Work to be completed> Find every line in the records that holds the string "width". Copy each one.

Saved entries:

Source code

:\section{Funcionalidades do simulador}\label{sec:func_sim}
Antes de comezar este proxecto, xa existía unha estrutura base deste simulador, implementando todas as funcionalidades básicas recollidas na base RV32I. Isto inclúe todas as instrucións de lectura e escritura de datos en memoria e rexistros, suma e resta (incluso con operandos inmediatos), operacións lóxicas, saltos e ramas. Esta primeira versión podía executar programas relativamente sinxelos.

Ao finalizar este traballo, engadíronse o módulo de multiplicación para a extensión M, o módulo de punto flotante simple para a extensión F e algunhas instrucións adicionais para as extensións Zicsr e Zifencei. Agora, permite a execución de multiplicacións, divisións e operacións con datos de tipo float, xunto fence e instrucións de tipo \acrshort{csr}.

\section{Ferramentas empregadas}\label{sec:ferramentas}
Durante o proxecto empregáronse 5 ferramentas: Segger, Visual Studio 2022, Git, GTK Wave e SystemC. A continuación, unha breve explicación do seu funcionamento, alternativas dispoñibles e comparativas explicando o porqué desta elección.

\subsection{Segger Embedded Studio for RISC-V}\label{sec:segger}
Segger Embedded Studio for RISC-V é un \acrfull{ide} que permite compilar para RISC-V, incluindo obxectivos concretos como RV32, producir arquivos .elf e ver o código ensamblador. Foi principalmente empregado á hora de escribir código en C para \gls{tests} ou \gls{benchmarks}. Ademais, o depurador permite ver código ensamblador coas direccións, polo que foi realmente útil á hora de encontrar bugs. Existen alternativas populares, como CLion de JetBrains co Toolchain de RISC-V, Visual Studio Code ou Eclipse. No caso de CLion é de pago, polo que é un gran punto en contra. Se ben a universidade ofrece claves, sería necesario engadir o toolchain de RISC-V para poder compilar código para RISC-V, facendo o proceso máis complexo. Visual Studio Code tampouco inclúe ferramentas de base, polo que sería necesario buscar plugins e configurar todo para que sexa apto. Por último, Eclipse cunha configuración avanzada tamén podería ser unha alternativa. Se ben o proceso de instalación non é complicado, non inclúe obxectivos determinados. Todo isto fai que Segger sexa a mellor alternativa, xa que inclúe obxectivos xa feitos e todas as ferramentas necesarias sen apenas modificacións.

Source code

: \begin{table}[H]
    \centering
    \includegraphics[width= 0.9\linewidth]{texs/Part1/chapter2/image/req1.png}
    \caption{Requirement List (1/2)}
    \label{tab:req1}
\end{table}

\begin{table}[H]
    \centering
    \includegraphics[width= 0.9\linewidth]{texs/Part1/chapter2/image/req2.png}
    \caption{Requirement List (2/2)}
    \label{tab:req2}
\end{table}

Response to the exercise>
    \includegraphics[width= 0.9\linewidth]{texs/Part1/chapter2/image/req1.png}
    \includegraphics[width= 0.9\linewidth]{texs/Part1/chapter2/image/req2.png}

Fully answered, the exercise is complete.